The reply is to be an exact repetition of the entries that follow, with each picture left out.

DATA LISTING ::
BEGIN
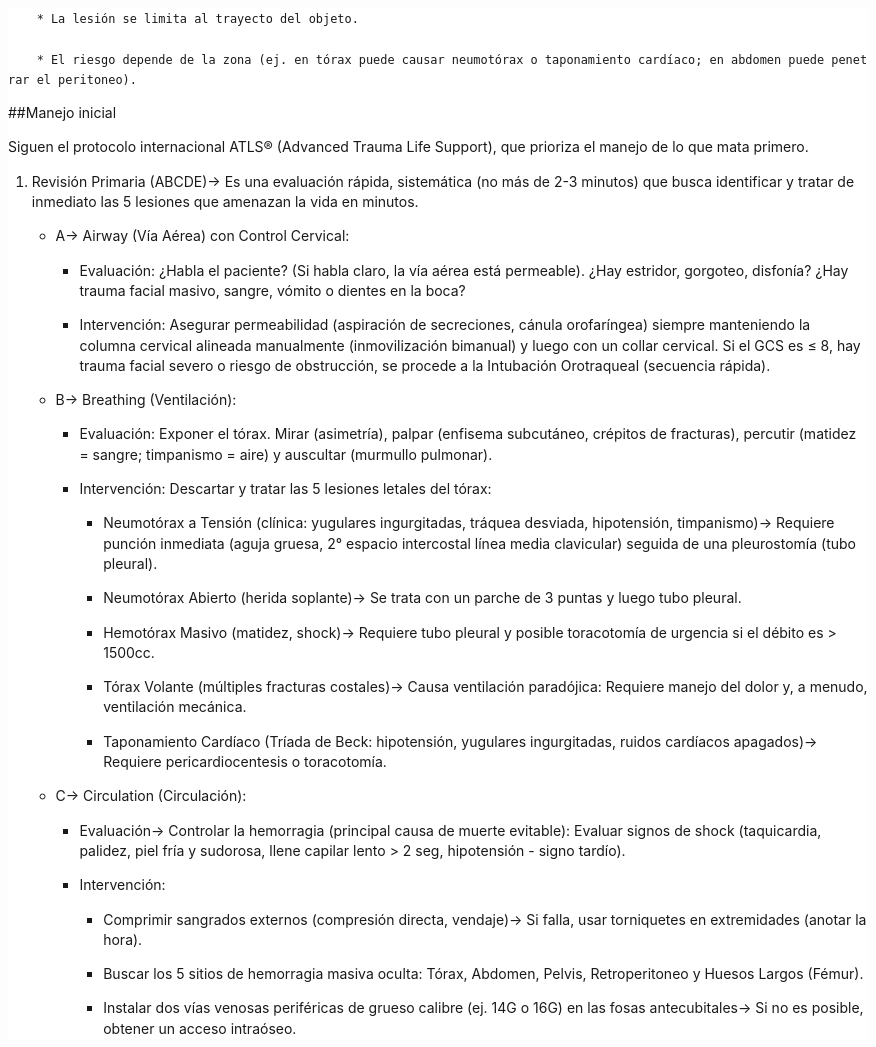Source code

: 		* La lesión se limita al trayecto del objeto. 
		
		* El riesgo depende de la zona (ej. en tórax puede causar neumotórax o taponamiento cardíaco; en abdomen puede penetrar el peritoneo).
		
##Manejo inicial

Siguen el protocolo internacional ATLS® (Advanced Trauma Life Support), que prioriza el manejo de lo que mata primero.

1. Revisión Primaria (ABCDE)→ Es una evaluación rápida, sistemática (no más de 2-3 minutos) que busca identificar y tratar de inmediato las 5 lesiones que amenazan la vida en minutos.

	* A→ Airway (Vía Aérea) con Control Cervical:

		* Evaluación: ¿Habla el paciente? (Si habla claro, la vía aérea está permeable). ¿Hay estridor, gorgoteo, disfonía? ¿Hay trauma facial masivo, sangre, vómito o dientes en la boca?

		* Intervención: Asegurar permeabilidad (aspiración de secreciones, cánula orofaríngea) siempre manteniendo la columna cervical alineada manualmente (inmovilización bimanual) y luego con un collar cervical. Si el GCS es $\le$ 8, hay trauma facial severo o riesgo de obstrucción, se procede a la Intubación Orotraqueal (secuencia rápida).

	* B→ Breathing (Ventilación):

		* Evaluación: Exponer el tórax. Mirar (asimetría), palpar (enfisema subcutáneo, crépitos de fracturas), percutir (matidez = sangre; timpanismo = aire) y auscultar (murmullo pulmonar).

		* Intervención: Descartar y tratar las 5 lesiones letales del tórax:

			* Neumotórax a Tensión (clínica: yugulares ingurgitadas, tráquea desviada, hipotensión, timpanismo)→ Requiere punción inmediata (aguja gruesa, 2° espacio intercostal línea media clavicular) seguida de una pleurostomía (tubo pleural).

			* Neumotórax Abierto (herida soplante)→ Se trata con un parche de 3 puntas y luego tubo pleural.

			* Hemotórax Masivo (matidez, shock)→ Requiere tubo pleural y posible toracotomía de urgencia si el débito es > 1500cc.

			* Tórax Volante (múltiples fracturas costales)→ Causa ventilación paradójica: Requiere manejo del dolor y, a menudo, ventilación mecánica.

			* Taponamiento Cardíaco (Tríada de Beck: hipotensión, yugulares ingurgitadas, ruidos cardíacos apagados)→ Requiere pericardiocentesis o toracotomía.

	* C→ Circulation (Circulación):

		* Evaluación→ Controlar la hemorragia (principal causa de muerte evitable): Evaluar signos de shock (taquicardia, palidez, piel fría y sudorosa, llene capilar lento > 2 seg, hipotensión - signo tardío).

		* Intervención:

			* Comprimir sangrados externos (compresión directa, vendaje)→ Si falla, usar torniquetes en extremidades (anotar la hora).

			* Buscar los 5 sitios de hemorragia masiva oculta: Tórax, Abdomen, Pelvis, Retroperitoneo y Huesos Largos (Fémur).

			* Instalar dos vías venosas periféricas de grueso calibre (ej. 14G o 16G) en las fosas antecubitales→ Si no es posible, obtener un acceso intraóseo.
END
WRITTEN RESPONSE ::
Source code

: 		* La lesión se limita al trayecto del objeto. 
		
		* El riesgo depende de la zona (ej. en tórax puede causar neumotórax o taponamiento cardíaco; en abdomen puede penetrar el peritoneo).
		
##Manejo inicial

Siguen el protocolo internacional ATLS® (Advanced Trauma Life Support), que prioriza el manejo de lo que mata primero.

1. Revisión Primaria (ABCDE)→ Es una evaluación rápida, sistemática (no más de 2-3 minutos) que busca identificar y tratar de inmediato las 5 lesiones que amenazan la vida en minutos.

	* A→ Airway (Vía Aérea) con Control Cervical:

		* Evaluación: ¿Habla el paciente? (Si habla claro, la vía aérea está permeable). ¿Hay estridor, gorgoteo, disfonía? ¿Hay trauma facial masivo, sangre, vómito o dientes en la boca?

		* Intervención: Asegurar permeabilidad (aspiración de secreciones, cánula orofaríngea) siempre manteniendo la columna cervical alineada manualmente (inmovilización bimanual) y luego con un collar cervical. Si el GCS es $\le$ 8, hay trauma facial severo o riesgo de obstrucción, se procede a la Intubación Orotraqueal (secuencia rápida).

	* B→ Breathing (Ventilación):

		* Evaluación: Exponer el tórax. Mirar (asimetría), palpar (enfisema subcutáneo, crépitos de fracturas), percutir (matidez = sangre; timpanismo = aire) y auscultar (murmullo pulmonar).

		* Intervención: Descartar y tratar las 5 lesiones letales del tórax:

			* Neumotórax a Tensión (clínica: yugulares ingurgitadas, tráquea desviada, hipotensión, timpanismo)→ Requiere punción inmediata (aguja gruesa, 2° espacio intercostal línea media clavicular) seguida de una pleurostomía (tubo pleural).

			* Neumotórax Abierto (herida soplante)→ Se trata con un parche de 3 puntas y luego tubo pleural.

			* Hemotórax Masivo (matidez, shock)→ Requiere tubo pleural y posible toracotomía de urgencia si el débito es > 1500cc.

			* Tórax Volante (múltiples fracturas costales)→ Causa ventilación paradójica: Requiere manejo del dolor y, a menudo, ventilación mecánica.

			* Taponamiento Cardíaco (Tríada de Beck: hipotensión, yugulares ingurgitadas, ruidos cardíacos apagados)→ Requiere pericardiocentesis o toracotomía.

	* C→ Circulation (Circulación):

		* Evaluación→ Controlar la hemorragia (principal causa de muerte evitable): Evaluar signos de shock (taquicardia, palidez, piel fría y sudorosa, llene capilar lento > 2 seg, hipotensión - signo tardío).

		* Intervención:

			* Comprimir sangrados externos (compresión directa, vendaje)→ Si falla, usar torniquetes en extremidades (anotar la hora).

			* Buscar los 5 sitios de hemorragia masiva oculta: Tórax, Abdomen, Pelvis, Retroperitoneo y Huesos Largos (Fémur).

			* Instalar dos vías venosas periféricas de grueso calibre (ej. 14G o 16G) en las fosas antecubitales→ Si no es posible, obtener un acceso intraóseo.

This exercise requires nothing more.